Lorcan the stallion, a member of the London Metropolitan Police, is proof that you can teach a circus horse new tricks.
Meet Lorcan. Lorcan was once a circus horse, but now he's training for his second career as a police horse with the London Metropolitan Police. Lorcan's experience with the circus actually comes in handy for his new career - crowds and noise don't scare him, since they resemble the performance he used to give.

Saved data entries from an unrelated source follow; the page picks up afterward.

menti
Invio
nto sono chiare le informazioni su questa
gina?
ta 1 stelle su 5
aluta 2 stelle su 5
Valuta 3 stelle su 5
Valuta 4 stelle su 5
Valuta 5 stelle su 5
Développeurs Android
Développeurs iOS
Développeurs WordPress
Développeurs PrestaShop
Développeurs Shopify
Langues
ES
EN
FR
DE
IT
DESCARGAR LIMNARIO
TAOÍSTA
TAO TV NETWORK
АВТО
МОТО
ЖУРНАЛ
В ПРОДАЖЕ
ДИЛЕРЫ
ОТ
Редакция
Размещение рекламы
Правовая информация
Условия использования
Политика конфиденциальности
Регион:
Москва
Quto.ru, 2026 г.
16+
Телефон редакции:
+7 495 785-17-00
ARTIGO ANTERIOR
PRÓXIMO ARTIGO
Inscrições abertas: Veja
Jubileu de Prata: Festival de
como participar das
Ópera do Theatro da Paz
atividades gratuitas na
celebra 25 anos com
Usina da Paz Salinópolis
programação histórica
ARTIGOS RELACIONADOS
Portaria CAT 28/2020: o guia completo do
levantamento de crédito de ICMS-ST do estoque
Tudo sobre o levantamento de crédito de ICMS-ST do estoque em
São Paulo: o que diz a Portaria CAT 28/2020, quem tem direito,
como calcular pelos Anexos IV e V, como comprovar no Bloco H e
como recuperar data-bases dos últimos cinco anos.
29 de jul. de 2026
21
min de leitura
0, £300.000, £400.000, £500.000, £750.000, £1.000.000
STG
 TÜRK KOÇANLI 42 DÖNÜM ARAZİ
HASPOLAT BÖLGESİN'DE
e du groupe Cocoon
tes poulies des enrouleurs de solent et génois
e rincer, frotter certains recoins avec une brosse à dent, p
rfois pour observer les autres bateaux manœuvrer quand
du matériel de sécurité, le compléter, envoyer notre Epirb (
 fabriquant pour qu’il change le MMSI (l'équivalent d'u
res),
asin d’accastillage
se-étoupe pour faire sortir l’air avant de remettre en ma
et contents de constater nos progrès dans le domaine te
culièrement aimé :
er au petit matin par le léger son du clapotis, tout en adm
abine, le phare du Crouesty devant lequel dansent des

Lorcan can stay calm and level-headed in situations that might frighten other horses.
Retraining a circus horse to be a police horse takes time. Generally it takes at least two years to train a police horse. Police horses need to learn to stay calm in chaotic situations, to obey their rider at all times, and to tolerate people and objects against their sides. They have to be dependable whenever they head out on the streets, and the job isn't right for all horses.
This video provides a neat look at Lorcan's unique experience.
Many horses go on to have multiple careers, just like Lorcan. Racehorses usually retire by the time they're six or seven years old, and they can begin second careers as riding mounts, show horses, and breeding horses. Some show horses have an initial show career and then go on to work as lesson horses or schoolmasters, teaching younger riders how to ride at the upper levels.
Because horses are versatile and highly trainable, it's never out of the question for them to have multiple careers. Lorcan went from circus horse to police horse, which just demonstrates how intelligent and talented horses can be.
It looks like Lorcan has many great years ahead of him with the police force.